(Saved data entries):

§ §

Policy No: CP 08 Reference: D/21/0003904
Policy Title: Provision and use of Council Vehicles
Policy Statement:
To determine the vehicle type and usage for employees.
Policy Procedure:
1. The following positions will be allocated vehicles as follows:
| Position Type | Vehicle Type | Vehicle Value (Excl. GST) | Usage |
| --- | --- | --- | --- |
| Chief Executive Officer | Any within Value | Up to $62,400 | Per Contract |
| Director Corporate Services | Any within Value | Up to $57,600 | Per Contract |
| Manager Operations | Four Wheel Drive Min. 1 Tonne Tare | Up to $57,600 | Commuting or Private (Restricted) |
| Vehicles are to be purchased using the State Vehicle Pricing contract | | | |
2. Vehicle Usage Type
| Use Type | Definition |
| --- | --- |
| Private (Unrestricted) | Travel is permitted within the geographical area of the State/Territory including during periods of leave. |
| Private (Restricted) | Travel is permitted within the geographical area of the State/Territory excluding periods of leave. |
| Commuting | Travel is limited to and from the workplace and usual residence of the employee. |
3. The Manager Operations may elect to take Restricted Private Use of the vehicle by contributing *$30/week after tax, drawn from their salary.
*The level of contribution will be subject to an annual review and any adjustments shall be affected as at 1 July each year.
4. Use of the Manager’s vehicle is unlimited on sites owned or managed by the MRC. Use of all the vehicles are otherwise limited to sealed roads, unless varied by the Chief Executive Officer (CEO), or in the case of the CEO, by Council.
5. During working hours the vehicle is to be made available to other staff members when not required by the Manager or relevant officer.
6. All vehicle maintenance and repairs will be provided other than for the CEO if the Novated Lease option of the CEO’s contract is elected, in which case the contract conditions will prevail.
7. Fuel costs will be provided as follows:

§ §

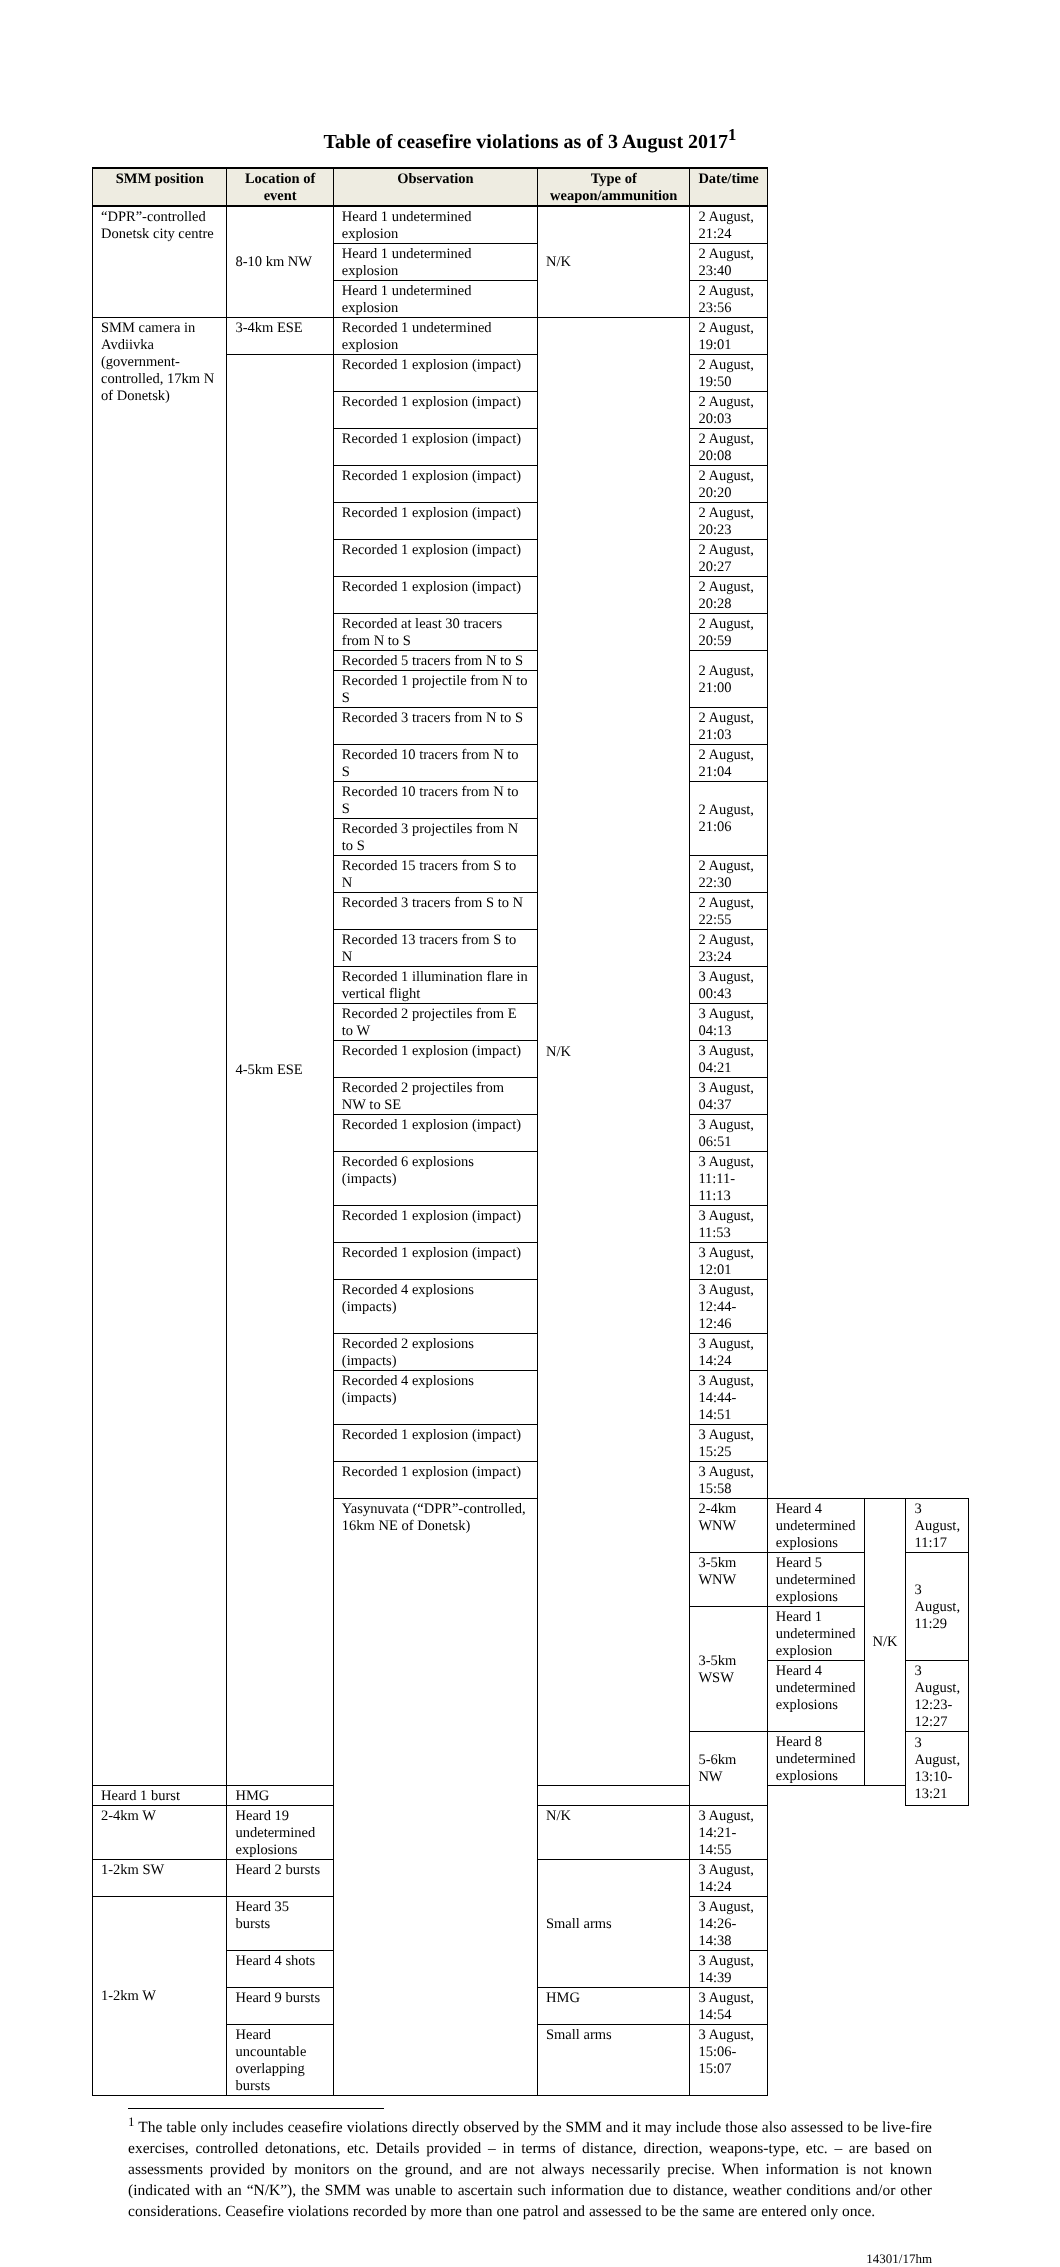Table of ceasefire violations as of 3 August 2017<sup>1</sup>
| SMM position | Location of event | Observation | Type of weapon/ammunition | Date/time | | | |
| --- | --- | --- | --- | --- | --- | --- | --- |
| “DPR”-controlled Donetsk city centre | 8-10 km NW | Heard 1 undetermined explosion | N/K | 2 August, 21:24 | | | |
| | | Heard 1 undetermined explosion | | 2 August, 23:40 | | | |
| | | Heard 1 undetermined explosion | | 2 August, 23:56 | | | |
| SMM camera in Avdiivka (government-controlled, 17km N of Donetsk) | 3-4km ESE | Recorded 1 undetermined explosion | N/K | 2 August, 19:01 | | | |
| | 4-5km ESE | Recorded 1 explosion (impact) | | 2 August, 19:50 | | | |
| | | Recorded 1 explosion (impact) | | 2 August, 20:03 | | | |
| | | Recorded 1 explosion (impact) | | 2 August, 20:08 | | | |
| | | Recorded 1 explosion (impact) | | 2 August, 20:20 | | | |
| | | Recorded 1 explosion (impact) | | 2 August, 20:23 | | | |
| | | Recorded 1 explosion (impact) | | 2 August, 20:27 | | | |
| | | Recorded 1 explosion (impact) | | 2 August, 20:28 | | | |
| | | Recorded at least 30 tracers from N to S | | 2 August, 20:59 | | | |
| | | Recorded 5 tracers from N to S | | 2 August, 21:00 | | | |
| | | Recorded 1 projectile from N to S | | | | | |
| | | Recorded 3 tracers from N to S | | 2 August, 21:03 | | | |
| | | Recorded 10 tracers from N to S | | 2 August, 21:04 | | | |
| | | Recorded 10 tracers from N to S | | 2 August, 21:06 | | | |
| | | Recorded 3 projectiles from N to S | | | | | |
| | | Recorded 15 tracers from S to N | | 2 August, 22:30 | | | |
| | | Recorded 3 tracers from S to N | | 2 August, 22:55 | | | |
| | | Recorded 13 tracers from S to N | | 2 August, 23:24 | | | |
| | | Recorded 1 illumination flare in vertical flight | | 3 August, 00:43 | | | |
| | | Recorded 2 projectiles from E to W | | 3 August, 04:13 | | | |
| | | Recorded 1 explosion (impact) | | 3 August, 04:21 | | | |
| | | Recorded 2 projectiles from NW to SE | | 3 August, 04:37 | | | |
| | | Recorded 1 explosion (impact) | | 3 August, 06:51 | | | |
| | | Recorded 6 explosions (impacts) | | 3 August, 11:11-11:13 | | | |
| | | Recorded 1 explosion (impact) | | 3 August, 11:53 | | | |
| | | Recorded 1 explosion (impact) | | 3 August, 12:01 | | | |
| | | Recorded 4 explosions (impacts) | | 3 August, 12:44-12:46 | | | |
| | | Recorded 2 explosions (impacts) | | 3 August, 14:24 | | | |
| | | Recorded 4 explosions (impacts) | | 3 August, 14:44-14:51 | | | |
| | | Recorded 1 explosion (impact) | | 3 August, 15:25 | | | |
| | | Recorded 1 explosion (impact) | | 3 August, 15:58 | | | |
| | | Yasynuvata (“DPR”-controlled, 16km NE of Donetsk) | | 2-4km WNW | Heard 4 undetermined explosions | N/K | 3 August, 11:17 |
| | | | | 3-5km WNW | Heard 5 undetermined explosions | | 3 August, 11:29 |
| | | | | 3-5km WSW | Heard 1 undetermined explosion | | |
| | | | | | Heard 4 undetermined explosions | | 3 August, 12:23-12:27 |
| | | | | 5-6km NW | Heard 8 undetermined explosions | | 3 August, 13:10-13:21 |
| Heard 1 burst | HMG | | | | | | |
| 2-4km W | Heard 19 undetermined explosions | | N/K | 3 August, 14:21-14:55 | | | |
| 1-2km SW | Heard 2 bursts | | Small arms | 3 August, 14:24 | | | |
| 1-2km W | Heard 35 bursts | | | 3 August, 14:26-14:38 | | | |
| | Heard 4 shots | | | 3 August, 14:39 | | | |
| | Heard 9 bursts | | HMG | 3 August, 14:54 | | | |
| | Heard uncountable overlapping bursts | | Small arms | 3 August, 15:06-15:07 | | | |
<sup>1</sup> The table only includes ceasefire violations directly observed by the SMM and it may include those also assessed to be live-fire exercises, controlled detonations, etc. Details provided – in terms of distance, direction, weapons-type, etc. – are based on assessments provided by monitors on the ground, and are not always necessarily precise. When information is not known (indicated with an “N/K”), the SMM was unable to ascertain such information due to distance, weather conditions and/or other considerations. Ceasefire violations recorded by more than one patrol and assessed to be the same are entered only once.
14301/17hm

§ §

(WHAT THIS TASK INVOLVES):
Out of the data above, set down the lines from the one with "August, 23:56 | | | |" to the one with "12:44-12:46 | | | |", both included, exactly as written and with no additions.

(ANSWER SPACE):
| | | Heard 1 undetermined explosion | | 2 August, 23:56 | | | |
| SMM camera in Avdiivka (government-controlled, 17km N of Donetsk) | 3-4km ESE | Recorded 1 undetermined explosion | N/K | 2 August, 19:01 | | | |
| | 4-5km ESE | Recorded 1 explosion (impact) | | 2 August, 19:50 | | | |
| | | Recorded 1 explosion (impact) | | 2 August, 20:03 | | | |
| | | Recorded 1 explosion (impact) | | 2 August, 20:08 | | | |
| | | Recorded 1 explosion (impact) | | 2 August, 20:20 | | | |
| | | Recorded 1 explosion (impact) | | 2 August, 20:23 | | | |
| | | Recorded 1 explosion (impact) | | 2 August, 20:27 | | | |
| | | Recorded 1 explosion (impact) | | 2 August, 20:28 | | | |
| | | Recorded at least 30 tracers from N to S | | 2 August, 20:59 | | | |
| | | Recorded 5 tracers from N to S | | 2 August, 21:00 | | | |
| | | Recorded 1 projectile from N to S | | | | | |
| | | Recorded 3 tracers from N to S | | 2 August, 21:03 | | | |
| | | Recorded 10 tracers from N to S | | 2 August, 21:04 | | | |
| | | Recorded 10 tracers from N to S | | 2 August, 21:06 | | | |
| | | Recorded 3 projectiles from N to S | | | | | |
| | | Recorded 15 tracers from S to N | | 2 August, 22:30 | | | |
| | | Recorded 3 tracers from S to N | | 2 August, 22:55 | | | |
| | | Recorded 13 tracers from S to N | | 2 August, 23:24 | | | |
| | | Recorded 1 illumination flare in vertical flight | | 3 August, 00:43 | | | |
| | | Recorded 2 projectiles from E to W | | 3 August, 04:13 | | | |
| | | Recorded 1 explosion (impact) | | 3 August, 04:21 | | | |
| | | Recorded 2 projectiles from NW to SE | | 3 August, 04:37 | | | |
| | | Recorded 1 explosion (impact) | | 3 August, 06:51 | | | |
| | | Recorded 6 explosions (impacts) | | 3 August, 11:11-11:13 | | | |
| | | Recorded 1 explosion (impact) | | 3 August, 11:53 | | | |
| | | Recorded 1 explosion (impact) | | 3 August, 12:01 | | | |
| | | Recorded 4 explosions (impacts) | | 3 August, 12:44-12:46 | | | |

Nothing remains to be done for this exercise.